Mr. Gong served as an independent director of ARCT III from January 2011 until the close of its merger with ARCP in February 2013 and as an independent director of ARCP from July 2011 until October 2012. Mr. Gong has also served as an independent director of ARC RCA since July 2011 and as the lead independent director of American Realty Capital Trust V, Inc. since January 2013. Mr. Gong has over 25 years of experience in global asset management. Mr. Gong has served as a director of Helios Capital LLC’s Helios Strategic Fund since its inception in January 2005. From August 2004 to February 2005, Mr. Gong served as a consultant to AFRT. During such time, he sourced and structured, from a tax and legal perspective, potential bank branch acquisitions in Asia. From August 2002 to July 2004, Mr. Gong served as the managing director of Ankar Capital Management, a New York based investment advisory firm. While at Ankar, Mr. Gong managed the firm’s private equity group in the Singapore office. From February 1990 to January 2001, Mr. Gong served as a senior partner and international portfolio manager at Ardsley Partners, also a New York based investment advisory firm, where he managed several emerging market hedge funds, including the Ardsley Pacific Fund. From September 1981 to January 1990, Mr. Gong served as an equity portfolio manager at T. Rowe Price where he also assisted in the establishment of the firm’s Hong Kong office. He previously served as a director of Alliance Capital Management, LLC’s Turkish Growth Fund from October 1993 to December 2000 and India Liberalization Fund from December 1993 to December 2003. Mr. Gong received a B.A. from the University of California, Berkeley, a J.D. from the University of California, Davis where he earned Order of the Coif honors and an M.B.A. from Stanford University’s Graduate School of Business.

 

Lead Independent Director and Independent Director Compensation

 

Also on March 10, 2013, the Board appointed Mr.

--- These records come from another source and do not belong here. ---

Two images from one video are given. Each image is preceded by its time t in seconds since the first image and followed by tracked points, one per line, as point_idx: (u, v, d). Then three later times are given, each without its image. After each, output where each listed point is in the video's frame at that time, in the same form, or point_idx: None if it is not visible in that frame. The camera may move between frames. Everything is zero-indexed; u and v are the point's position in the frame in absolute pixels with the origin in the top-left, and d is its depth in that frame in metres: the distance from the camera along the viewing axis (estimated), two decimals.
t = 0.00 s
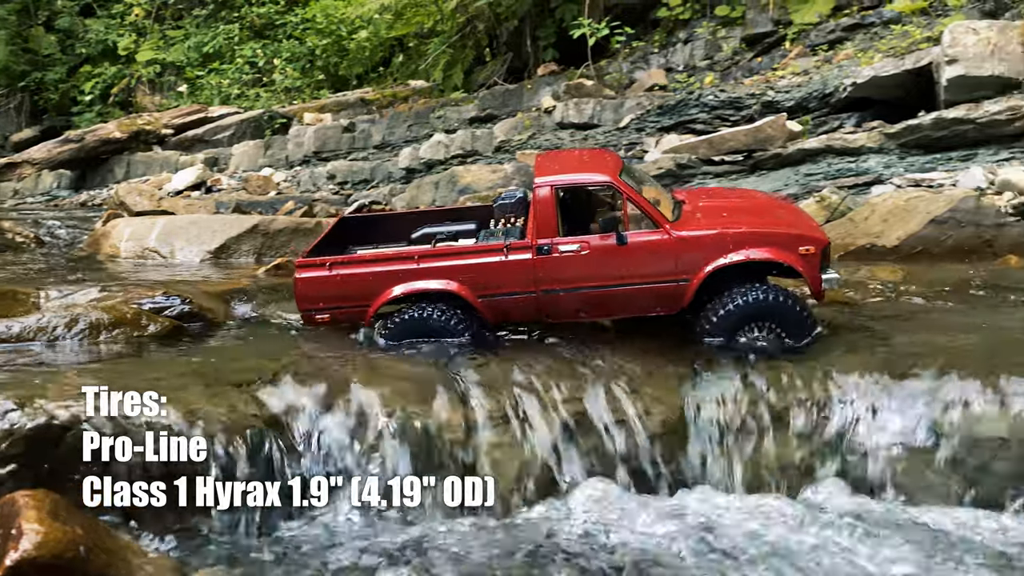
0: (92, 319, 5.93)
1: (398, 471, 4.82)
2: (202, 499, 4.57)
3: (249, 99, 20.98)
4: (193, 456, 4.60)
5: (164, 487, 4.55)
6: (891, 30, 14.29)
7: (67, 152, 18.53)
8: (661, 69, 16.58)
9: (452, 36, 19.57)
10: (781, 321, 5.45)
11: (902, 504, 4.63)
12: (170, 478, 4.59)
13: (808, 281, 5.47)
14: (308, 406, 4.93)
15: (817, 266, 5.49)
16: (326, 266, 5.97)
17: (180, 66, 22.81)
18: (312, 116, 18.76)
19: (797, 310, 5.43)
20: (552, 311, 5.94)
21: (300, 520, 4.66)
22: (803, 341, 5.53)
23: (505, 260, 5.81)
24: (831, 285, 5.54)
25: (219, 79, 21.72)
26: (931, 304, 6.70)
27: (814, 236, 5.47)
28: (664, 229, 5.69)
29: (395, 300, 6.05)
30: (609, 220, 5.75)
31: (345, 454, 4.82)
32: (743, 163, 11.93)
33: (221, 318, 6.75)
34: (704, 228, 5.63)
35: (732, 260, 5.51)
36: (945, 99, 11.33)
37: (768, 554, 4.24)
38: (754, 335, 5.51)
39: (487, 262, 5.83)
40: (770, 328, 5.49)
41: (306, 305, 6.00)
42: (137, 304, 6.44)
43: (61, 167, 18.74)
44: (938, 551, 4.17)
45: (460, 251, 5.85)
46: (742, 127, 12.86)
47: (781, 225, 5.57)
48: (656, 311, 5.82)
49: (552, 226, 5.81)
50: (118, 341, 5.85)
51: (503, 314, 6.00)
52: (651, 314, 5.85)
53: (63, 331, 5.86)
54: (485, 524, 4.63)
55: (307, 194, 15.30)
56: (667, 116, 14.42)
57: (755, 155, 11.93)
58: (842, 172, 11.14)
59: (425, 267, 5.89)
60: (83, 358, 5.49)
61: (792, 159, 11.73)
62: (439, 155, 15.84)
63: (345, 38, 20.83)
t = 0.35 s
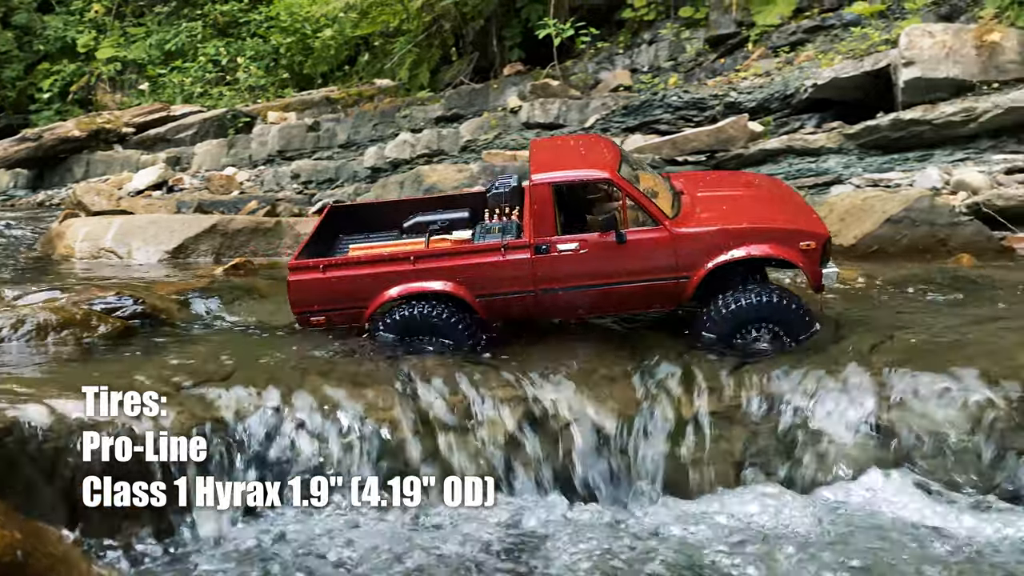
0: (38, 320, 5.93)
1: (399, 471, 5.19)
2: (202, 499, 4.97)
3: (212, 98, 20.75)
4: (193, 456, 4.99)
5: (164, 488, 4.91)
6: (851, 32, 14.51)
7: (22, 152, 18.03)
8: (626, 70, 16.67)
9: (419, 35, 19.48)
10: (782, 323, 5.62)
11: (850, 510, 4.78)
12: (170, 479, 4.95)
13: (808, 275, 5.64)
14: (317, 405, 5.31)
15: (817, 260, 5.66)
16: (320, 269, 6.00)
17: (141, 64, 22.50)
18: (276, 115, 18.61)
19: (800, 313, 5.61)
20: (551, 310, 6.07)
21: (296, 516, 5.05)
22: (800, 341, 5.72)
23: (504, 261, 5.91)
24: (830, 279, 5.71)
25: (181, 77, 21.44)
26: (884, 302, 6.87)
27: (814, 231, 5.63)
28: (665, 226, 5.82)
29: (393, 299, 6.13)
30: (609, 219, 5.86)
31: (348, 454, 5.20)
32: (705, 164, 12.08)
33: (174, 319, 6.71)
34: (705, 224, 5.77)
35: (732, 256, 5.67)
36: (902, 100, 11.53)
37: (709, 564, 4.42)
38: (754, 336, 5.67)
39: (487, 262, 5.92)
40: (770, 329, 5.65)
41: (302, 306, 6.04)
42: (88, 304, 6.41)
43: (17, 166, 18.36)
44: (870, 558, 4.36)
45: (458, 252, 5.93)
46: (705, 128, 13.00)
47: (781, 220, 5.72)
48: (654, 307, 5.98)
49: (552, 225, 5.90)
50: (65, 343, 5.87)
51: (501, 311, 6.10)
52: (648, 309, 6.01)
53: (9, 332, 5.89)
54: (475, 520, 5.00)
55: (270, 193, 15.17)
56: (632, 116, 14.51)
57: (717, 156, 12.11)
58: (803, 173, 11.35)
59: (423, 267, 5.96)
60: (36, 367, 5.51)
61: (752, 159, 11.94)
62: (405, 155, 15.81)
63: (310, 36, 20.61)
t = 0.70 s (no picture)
0: None
1: (401, 472, 5.23)
2: (203, 497, 5.08)
3: (172, 96, 20.47)
4: (193, 456, 5.12)
5: (163, 487, 5.06)
6: (809, 33, 14.72)
7: None
8: (590, 70, 16.75)
9: (382, 34, 19.43)
10: (769, 315, 5.53)
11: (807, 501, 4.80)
12: (170, 478, 5.09)
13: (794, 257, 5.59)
14: (318, 403, 5.32)
15: (802, 242, 5.62)
16: (304, 273, 6.00)
17: (99, 61, 22.15)
18: (238, 113, 18.44)
19: (786, 305, 5.53)
20: (539, 302, 6.04)
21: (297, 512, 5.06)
22: (785, 333, 5.64)
23: (487, 255, 5.87)
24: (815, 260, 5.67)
25: (141, 75, 21.13)
26: (839, 298, 6.98)
27: (798, 213, 5.58)
28: (647, 215, 5.78)
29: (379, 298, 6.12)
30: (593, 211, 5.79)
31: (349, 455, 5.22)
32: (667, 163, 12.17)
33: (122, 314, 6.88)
34: (687, 212, 5.73)
35: (717, 242, 5.63)
36: (859, 100, 11.73)
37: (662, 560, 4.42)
38: (743, 328, 5.58)
39: (469, 257, 5.88)
40: (760, 320, 5.56)
41: (288, 310, 6.04)
42: (35, 301, 6.39)
43: None
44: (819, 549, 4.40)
45: (440, 249, 5.90)
46: (667, 126, 13.11)
47: (765, 203, 5.67)
48: (644, 297, 5.97)
49: (535, 218, 5.84)
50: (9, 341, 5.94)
51: (490, 306, 6.08)
52: (639, 299, 5.99)
53: None
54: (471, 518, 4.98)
55: (231, 192, 15.00)
56: (594, 116, 14.60)
57: (677, 155, 12.22)
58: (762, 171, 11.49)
59: (406, 265, 5.93)
60: None
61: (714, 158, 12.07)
62: (368, 153, 15.75)
63: (273, 34, 20.37)
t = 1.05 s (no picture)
0: None
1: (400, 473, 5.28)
2: (203, 498, 5.06)
3: (125, 92, 20.05)
4: (193, 456, 5.14)
5: (163, 487, 5.07)
6: (763, 34, 14.94)
7: None
8: (548, 69, 16.77)
9: (340, 31, 19.30)
10: (751, 311, 5.83)
11: (766, 500, 4.94)
12: (171, 478, 5.10)
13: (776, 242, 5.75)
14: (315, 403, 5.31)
15: (784, 227, 5.79)
16: (292, 263, 6.21)
17: (48, 57, 21.65)
18: (192, 111, 18.14)
19: (767, 301, 5.83)
20: (526, 291, 6.17)
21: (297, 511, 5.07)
22: (770, 332, 5.91)
23: (472, 243, 6.03)
24: (797, 247, 5.86)
25: (91, 71, 20.65)
26: (790, 296, 7.08)
27: (777, 199, 5.77)
28: (631, 202, 5.95)
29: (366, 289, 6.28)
30: (574, 199, 5.98)
31: (344, 454, 5.24)
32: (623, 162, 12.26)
33: (62, 312, 6.93)
34: (669, 199, 5.91)
35: (698, 228, 5.81)
36: (811, 100, 11.91)
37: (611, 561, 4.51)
38: (726, 324, 5.88)
39: (456, 246, 6.05)
40: (742, 318, 5.86)
41: (278, 300, 6.24)
42: None
43: None
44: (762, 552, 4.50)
45: (426, 239, 6.08)
46: (624, 126, 13.20)
47: (745, 190, 5.85)
48: (629, 285, 6.09)
49: (519, 207, 6.02)
50: None
51: (476, 296, 6.21)
52: (624, 288, 6.12)
53: None
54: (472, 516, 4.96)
55: (185, 191, 14.76)
56: (552, 116, 14.67)
57: (634, 154, 12.31)
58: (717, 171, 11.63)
59: (392, 255, 6.11)
60: None
61: (668, 157, 12.09)
62: (325, 151, 15.62)
63: (229, 32, 20.14)
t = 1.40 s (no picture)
0: None
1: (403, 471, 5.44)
2: (203, 498, 5.20)
3: (79, 90, 19.62)
4: (193, 457, 5.21)
5: (163, 488, 5.18)
6: (722, 36, 15.09)
7: None
8: (510, 69, 16.77)
9: (301, 29, 19.14)
10: (735, 312, 5.91)
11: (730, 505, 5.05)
12: (170, 478, 5.20)
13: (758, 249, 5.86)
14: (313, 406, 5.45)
15: (766, 234, 5.90)
16: (269, 262, 6.08)
17: None
18: (149, 109, 17.82)
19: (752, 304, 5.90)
20: (510, 294, 6.16)
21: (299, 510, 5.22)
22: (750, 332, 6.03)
23: (457, 245, 6.00)
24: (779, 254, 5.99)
25: (44, 68, 20.18)
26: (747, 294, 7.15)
27: (761, 207, 5.88)
28: (617, 207, 6.00)
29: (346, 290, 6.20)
30: (561, 202, 5.99)
31: (343, 452, 5.42)
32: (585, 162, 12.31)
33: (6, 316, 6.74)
34: (654, 204, 5.97)
35: (683, 234, 5.88)
36: (769, 101, 12.05)
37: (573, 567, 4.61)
38: (709, 322, 5.97)
39: (441, 248, 6.00)
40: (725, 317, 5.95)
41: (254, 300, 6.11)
42: None
43: None
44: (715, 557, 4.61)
45: (410, 240, 6.03)
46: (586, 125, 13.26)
47: (729, 198, 5.95)
48: (612, 289, 6.12)
49: (505, 209, 6.02)
50: None
51: (458, 298, 6.17)
52: (608, 291, 6.15)
53: None
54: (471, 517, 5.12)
55: (142, 190, 14.49)
56: (515, 115, 14.75)
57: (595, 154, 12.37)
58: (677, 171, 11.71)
59: (375, 255, 6.03)
60: None
61: (629, 156, 12.13)
62: (285, 150, 15.47)
63: (185, 29, 20.15)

Gong as the lead independent director of the Board and the audit committee financial expert. The Board has appointed a lead independent director to provide an additional measure of balance, ensure the Board’s independence and enhance the Board’s ability to fulfill its management oversight responsibilities.

 

The lead independent director chairs meetings or executive sessions of the independent directors, reviews and comments on Board’s meeting agendas, represents the views of the independent directors to management, facilitates communication among the independent directors and between management and the independent directors, acts as a liaison with service providers, officers, attorneys and other directors generally between meetings, serves as a representative and speaks on behalf of the Company at external seminars, conferences, in the media and otherwise assumes such responsibilities as may be assigned to him by the Board. Consistent with current practices, the Company will compensate Mr. Gong for acting as lead independent director.

 
 

  

The Company’s management believes that having a majority of independent, experienced directors, including a lead independent director with specified responsibilities on behalf of the Board, provides the right leadership structure for the Company and is best for the Company and its stockholders at this time.

 

In addition to base independent director compensation which includes a $30,000 annual retainer, certain per meeting compensation and reimbursements, Mr. Gong will receive $55,000 annually for serving as the Company’s lead independent director.

 

Under the Company’s restricted share plan, Mr. Gong will be entitled to receive an award of 1,333 restricted shares of common stock on the date of appointment and at each annual stockholder’s meeting. Restricted stock issued to independent directors under the restricted share plan vests over a five-year period following the first anniversary of the date of grant in increments of 20% per annum.

 

 

 

 
 

 

 

SIGNATURES

 

 

Pursuant to the requirements of the Securities Exchange Act of 1934, the Registrant has duly caused this report to be signed on its behalf by the undersigned hereunto duly authorized.

 

  AMERICAN REALTY CAPITAL HEALTHCARE TRUST II, INC.